> [Exercise directions] Return, character for character, the lines from the one bearing "of the task." through the end of the material. Omit everything before that line.
----------
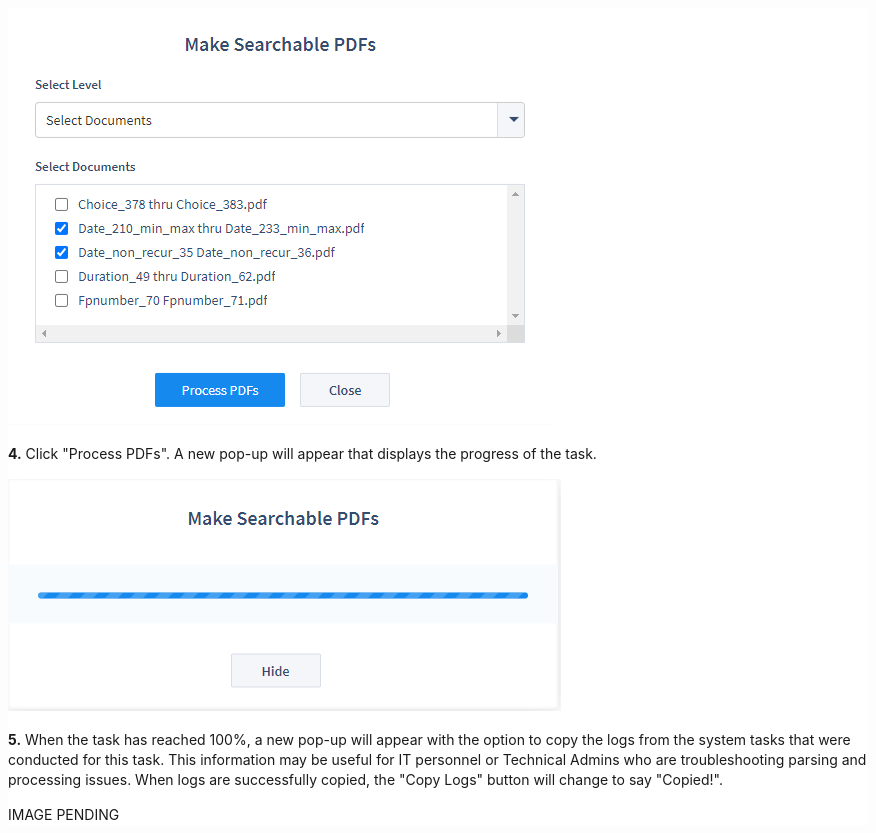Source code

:   ![MakeSearchable2](../../_static/img/guides/MakeSearchable2.png)

**4.** Click "Process PDFs". A new pop-up will appear that displays the progress of the task.

  ![MakeSearchable3](../../_static/img/guides/MakeSearchable3.png)

**5.** When the task has reached 100%, a new pop-up will appear with the option to copy the logs from the system tasks that were conducted for this task. This information may be useful for IT personnel or Technical Admins who are troubleshooting parsing and processing issues. When logs are successfully copied, the "Copy Logs" button will change to say "Copied!".

  IMAGE PENDING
----------
> [Answer box]
**4.** Click "Process PDFs". A new pop-up will appear that displays the progress of the task.

  ![MakeSearchable3](../../_static/img/guides/MakeSearchable3.png)

**5.** When the task has reached 100%, a new pop-up will appear with the option to copy the logs from the system tasks that were conducted for this task. This information may be useful for IT personnel or Technical Admins who are troubleshooting parsing and processing issues. When logs are successfully copied, the "Copy Logs" button will change to say "Copied!".

  IMAGE PENDING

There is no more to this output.